=== Section Start ===

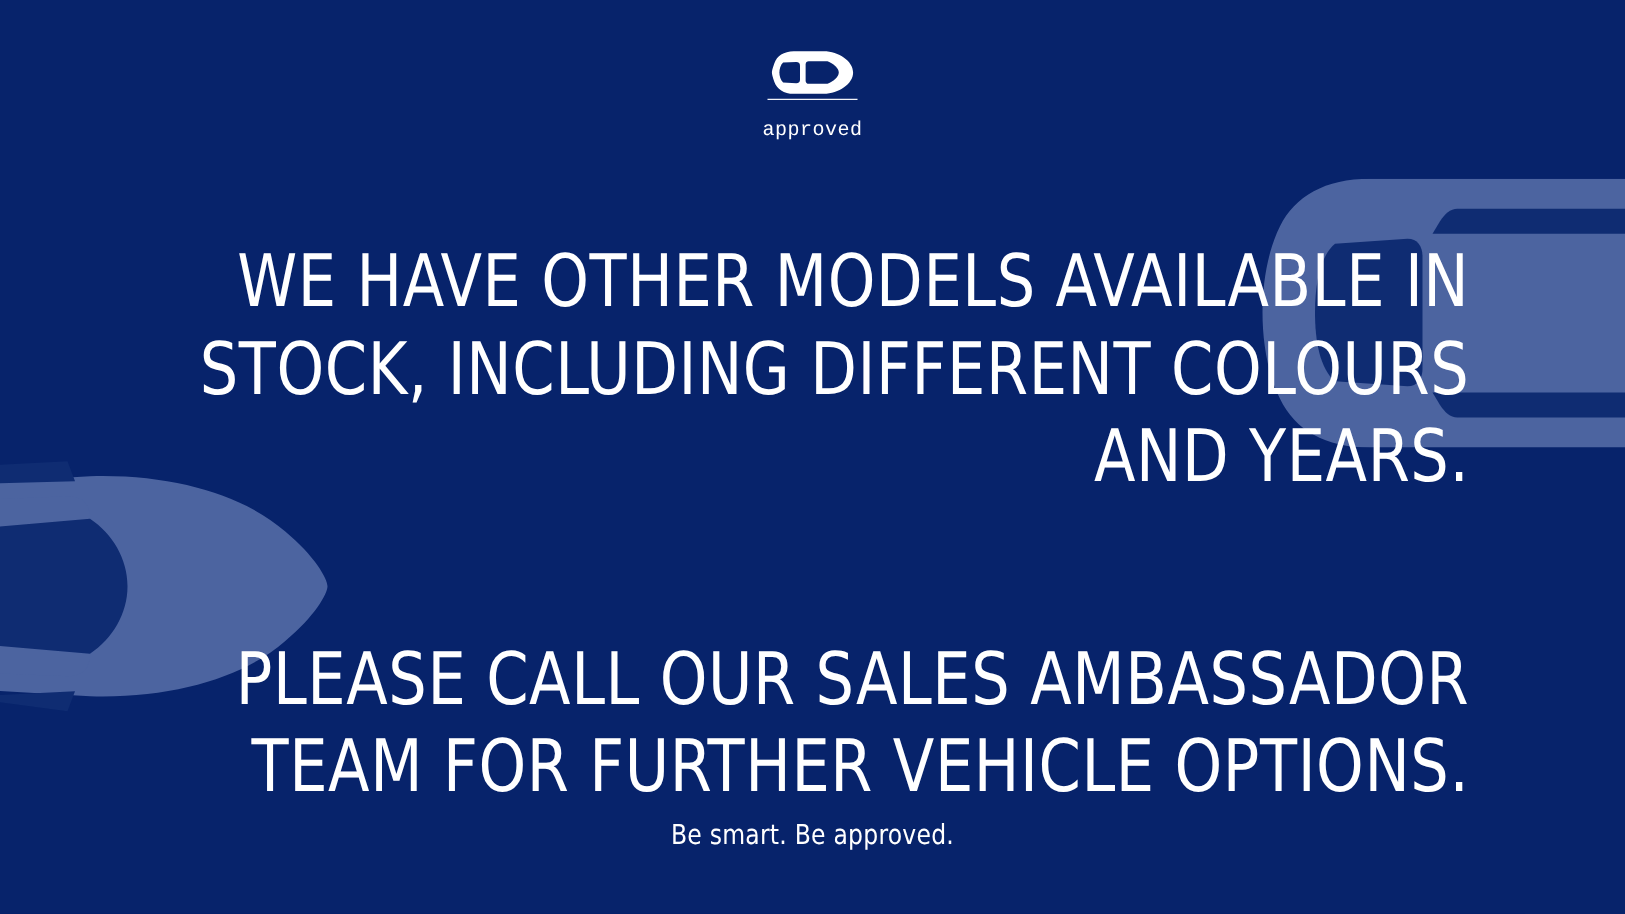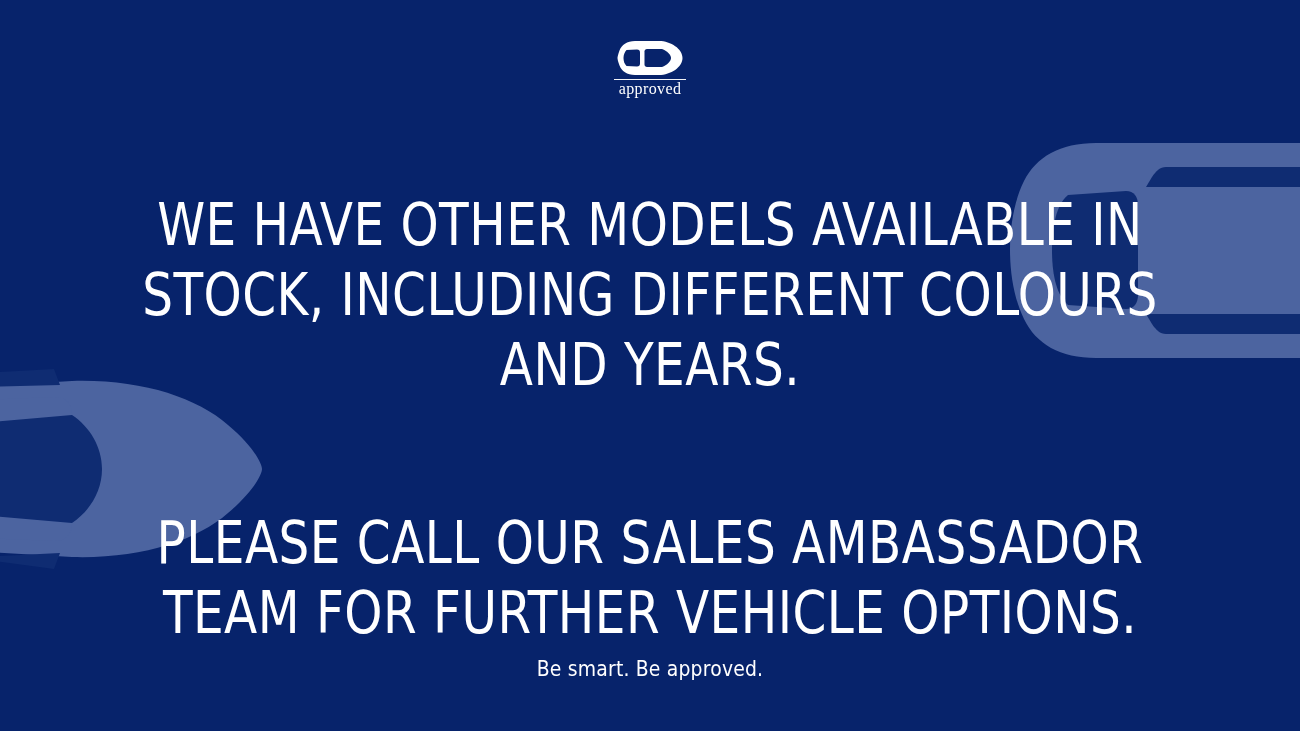--- a/index.html
+++ b/index.html
@@ -62,13 +62,13 @@
     opacity: 0.95;
   }
   #logo-wordmark {
-    margin-top: 1px;
+    margin-top: 16px;
     color: #ffffff;
     font-size: 16px;
     letter-spacing: 0.4px;
     font-weight: 400;
     line-height: 1;
-    font-family: Liberation Serif, serif;
+    font-family: Liberation Mono, monospace;
   }
 
   

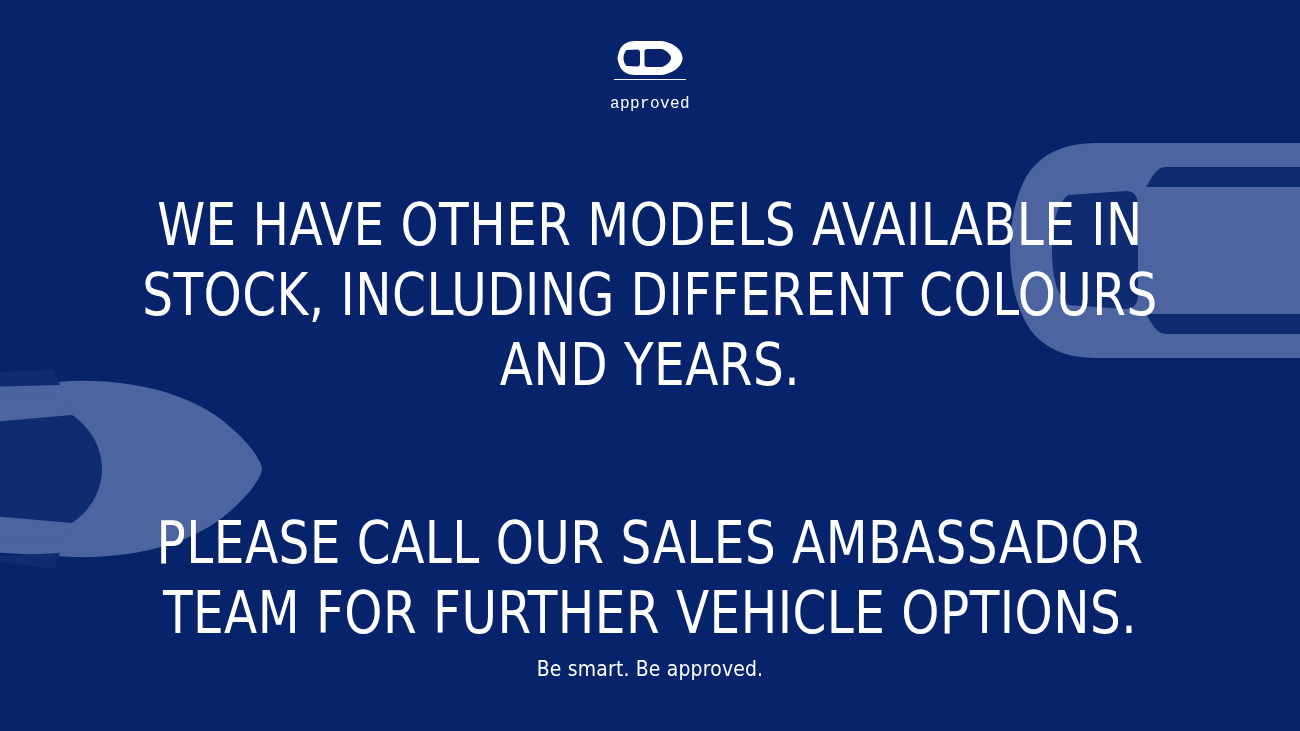--- a/index.html
+++ b/index.html
@@ -78,7 +78,7 @@
     transform: translateX(-50%);
     top: 190px;
     width: 1130px;
-    text-align: center;
+    text-align: right;
   }
 
   .headline {

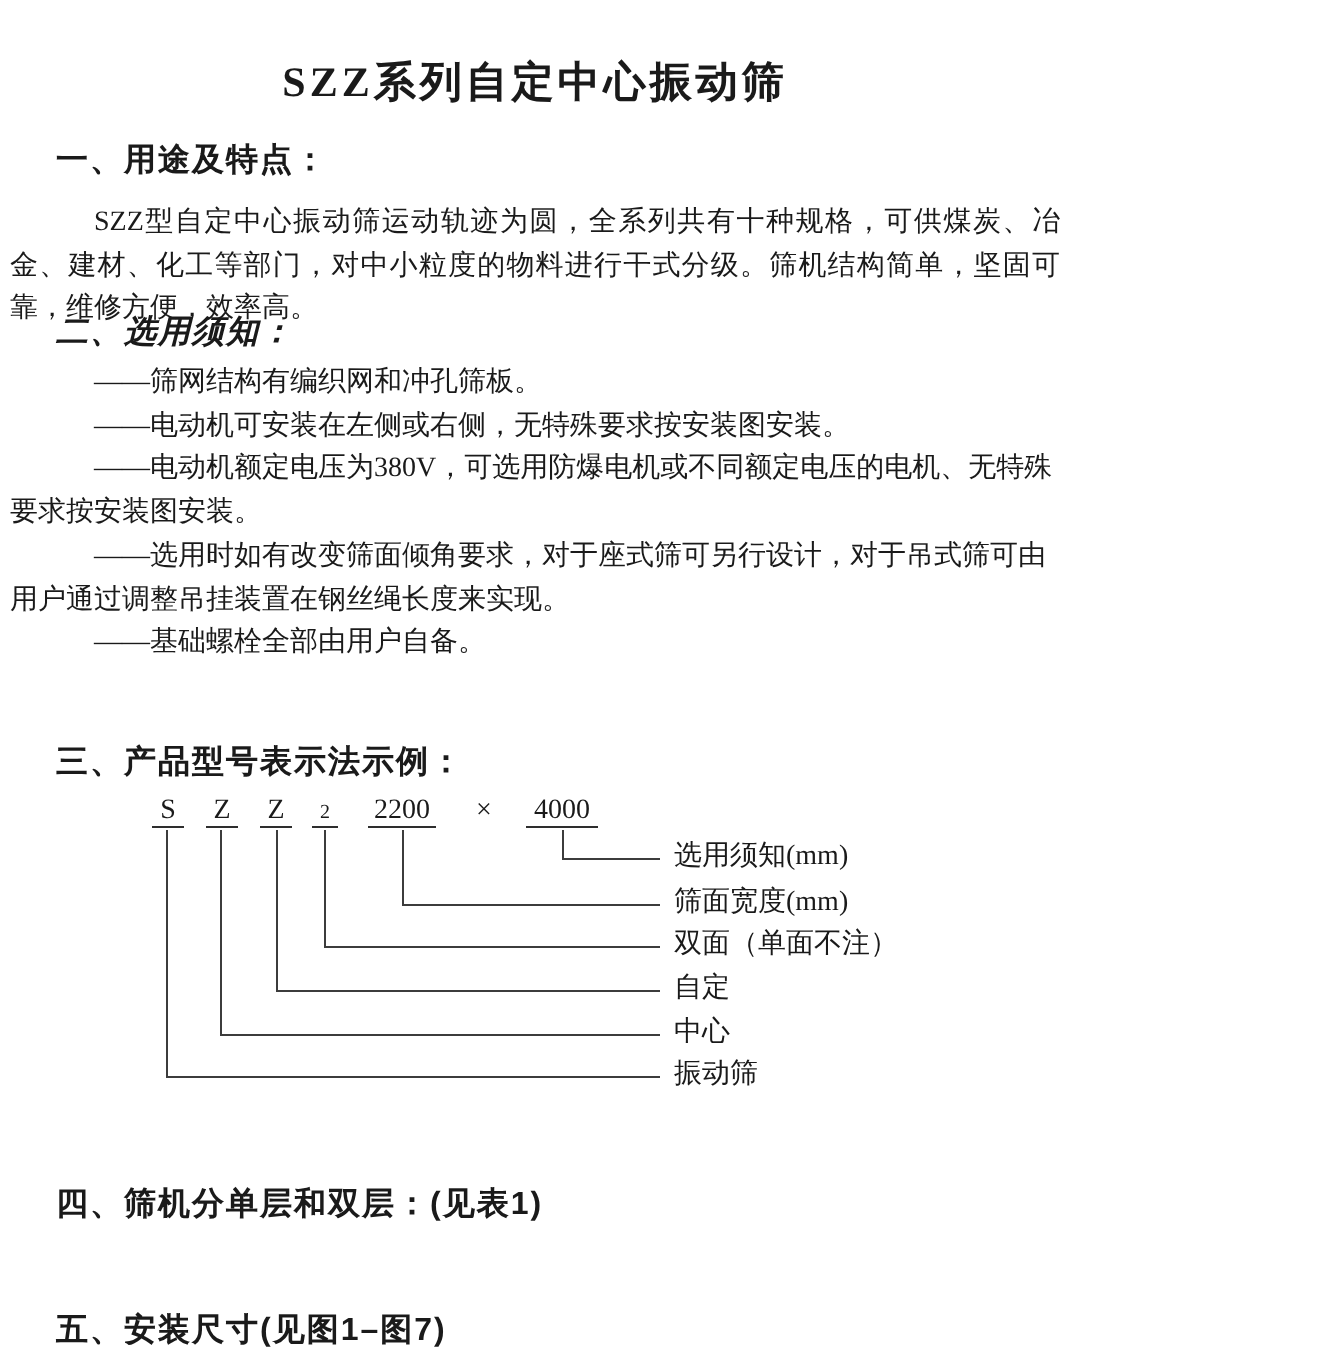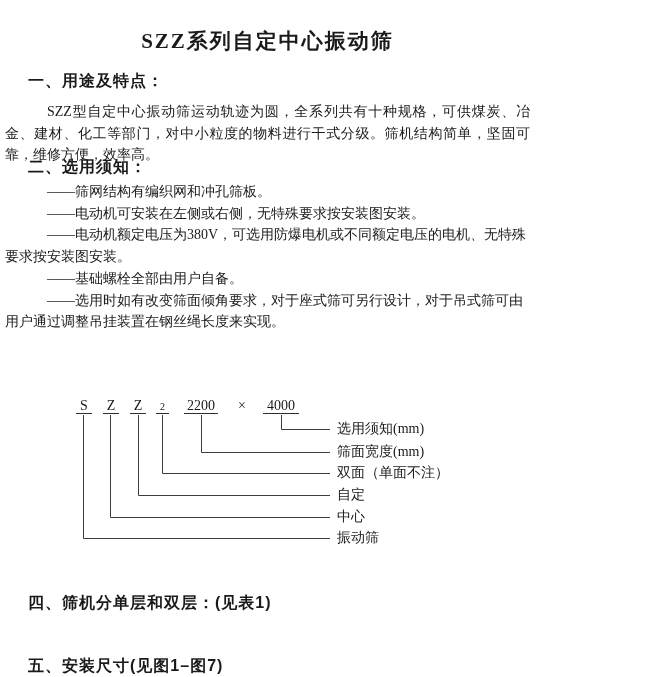--- a/index.html
+++ b/index.html
@@ -19,7 +19,7 @@
     font-weight:bold;font-size:16px;letter-spacing:1px;line-height:20px;
   }
   #h-s1{top:55px;}
-  #h-s2{top:141px;}
+  #h-s2{top:141px;font-style:italic;}
   #h-s3{top:356px;}
   #h-s4{top:577px;}
   #h-s5{top:640px;}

=== Section End ===

Reprint the entries above exactly, images removed.

--- a/index.html
+++ b/index.html
@@ -62,13 +62,13 @@
     opacity: 0.95;
   }
   #logo-wordmark {
-    margin-top: 1px;
+    margin-top: 16px;
     color: #ffffff;
     font-size: 16px;
     letter-spacing: 0.4px;
     font-weight: 400;
     line-height: 1;
-    font-family: Liberation Serif, serif;
+    font-family: Liberation Mono, monospace;
   }
 
   

--- a/index.html
+++ b/index.html
@@ -78,7 +78,7 @@
     transform: translateX(-50%);
     top: 190px;
     width: 1130px;
-    text-align: center;
+    text-align: right;
   }
 
   .headline {

--- a/index.html
+++ b/index.html
@@ -19,7 +19,7 @@
     font-weight:bold;font-size:16px;letter-spacing:1px;line-height:20px;
   }
   #h-s1{top:55px;}
-  #h-s2{top:141px;}
+  #h-s2{top:141px;font-style:italic;}
   #h-s3{top:356px;}
   #h-s4{top:577px;}
   #h-s5{top:640px;}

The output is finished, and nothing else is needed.